I'm processing audio signal sampled at 44.1 kHz. After some other processing, I need to filter the signal between ~5-50 Hz. Achieving this for a signal with such a high sampling frequency appears to be difficult. I would like the magnitude response to be nicely flat within the bass-band. No phase distortion is allowed. I'm using MATLAB toolbox fdatool for the filter design, FIR filter created with least squares approximation. After some testing, I found out I could get better magnitude responses if I first decimate the signal with some small factor, and then to do the final filtering. Is this a common thing to be done (how about in scientific research, I'm trying to do this the right way..)? All help appreciated.

Your goal should be achievable. The key driver for the filter's complexity is the size of the transition band, which you haven't specified. If you can live with a slow rolloff, then you can use a relatively low order filter.

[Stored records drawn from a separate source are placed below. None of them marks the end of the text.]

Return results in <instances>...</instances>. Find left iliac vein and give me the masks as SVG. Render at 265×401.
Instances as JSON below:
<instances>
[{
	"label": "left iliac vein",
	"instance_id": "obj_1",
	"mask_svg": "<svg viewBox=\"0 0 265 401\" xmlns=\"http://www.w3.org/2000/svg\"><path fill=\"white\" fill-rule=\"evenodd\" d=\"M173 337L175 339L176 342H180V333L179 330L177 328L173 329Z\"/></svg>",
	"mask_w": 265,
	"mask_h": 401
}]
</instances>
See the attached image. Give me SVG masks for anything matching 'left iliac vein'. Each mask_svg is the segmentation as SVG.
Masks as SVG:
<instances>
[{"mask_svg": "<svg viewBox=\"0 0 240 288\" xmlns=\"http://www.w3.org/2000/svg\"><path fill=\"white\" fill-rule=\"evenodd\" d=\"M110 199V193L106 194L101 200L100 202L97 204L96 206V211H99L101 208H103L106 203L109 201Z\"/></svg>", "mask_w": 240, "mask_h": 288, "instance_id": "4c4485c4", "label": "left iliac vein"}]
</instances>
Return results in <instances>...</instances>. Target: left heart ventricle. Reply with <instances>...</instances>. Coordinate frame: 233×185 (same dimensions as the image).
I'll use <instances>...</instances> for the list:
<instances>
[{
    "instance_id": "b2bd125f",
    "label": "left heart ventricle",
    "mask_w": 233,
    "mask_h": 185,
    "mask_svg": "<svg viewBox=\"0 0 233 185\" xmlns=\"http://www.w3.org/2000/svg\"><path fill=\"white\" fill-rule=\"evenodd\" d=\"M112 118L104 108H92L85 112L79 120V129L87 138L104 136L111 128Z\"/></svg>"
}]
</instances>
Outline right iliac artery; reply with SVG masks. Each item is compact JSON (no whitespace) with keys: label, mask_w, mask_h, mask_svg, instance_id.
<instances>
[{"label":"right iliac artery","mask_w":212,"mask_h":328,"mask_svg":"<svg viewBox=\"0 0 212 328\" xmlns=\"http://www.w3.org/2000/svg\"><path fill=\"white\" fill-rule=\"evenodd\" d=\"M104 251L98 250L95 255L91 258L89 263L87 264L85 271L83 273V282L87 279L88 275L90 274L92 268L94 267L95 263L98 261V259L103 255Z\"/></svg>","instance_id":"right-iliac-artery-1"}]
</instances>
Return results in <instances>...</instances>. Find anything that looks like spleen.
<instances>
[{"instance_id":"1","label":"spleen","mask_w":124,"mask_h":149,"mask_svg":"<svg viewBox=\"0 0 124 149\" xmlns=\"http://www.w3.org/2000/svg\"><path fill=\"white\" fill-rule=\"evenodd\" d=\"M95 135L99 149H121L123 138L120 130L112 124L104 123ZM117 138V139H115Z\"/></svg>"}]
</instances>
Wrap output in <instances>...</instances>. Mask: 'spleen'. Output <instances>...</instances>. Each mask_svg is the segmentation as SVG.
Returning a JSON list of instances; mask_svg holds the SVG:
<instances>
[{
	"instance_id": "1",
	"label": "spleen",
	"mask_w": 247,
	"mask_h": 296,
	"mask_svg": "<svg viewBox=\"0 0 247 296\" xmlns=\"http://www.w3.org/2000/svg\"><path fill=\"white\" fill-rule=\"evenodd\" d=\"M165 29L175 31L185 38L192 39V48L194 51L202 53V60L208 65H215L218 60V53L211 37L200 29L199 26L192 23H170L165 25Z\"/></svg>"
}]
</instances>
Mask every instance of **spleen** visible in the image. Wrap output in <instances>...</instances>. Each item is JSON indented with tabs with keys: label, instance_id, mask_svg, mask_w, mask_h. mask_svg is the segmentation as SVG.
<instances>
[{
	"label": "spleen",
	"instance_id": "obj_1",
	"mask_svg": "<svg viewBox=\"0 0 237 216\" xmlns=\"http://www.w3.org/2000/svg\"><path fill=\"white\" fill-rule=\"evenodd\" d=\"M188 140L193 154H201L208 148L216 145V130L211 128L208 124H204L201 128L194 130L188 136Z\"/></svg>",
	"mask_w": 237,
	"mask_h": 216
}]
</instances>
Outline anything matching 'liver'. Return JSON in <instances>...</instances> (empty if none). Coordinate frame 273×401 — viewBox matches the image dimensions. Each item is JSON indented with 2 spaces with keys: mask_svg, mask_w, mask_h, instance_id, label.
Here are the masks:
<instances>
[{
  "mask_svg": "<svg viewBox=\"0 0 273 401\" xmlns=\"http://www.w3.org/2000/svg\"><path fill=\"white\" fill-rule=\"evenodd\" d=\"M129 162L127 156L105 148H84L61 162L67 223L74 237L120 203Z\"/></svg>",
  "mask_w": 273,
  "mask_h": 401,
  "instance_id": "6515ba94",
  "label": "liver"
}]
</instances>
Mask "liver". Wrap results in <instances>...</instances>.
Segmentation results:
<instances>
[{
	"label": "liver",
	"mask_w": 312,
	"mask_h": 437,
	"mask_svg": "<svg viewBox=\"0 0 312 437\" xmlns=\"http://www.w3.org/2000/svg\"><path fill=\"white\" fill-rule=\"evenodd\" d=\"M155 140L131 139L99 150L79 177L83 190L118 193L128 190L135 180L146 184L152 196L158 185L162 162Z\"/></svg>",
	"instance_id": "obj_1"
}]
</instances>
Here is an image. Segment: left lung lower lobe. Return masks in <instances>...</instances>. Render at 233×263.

If, as is more likely, you want to isolate the band from 5 to 50 Hz with relatively sharp cutoffs, then as you have started to discover, you will want to use a multi-stage approach. Instead of decimating by a factor of several hundred all at once, you decimate by a series small factors (something like 2, 4, or 8). By gradually decreasing the sample rate, you end up with filter designs that are much less complex.

This previous question has a very similar aim to yours, only with slightly different filter specs and sample rate. You should be able to adapt the information there to your application.

Yes, decimating first is the most common approach. I would do something like the following:

Decimate x10: new fs = 4410, passband = 50 Hz, cutoff = 2205 (new Nyquist frequency)
Decimate x10: new fs = 441, passband = 50 Hz, cutoff = 220


You could do more decimation or just leave it at that point. It should be relatively easy to get the filter characteristics you want at that point, and the computational load will be greatly reduced.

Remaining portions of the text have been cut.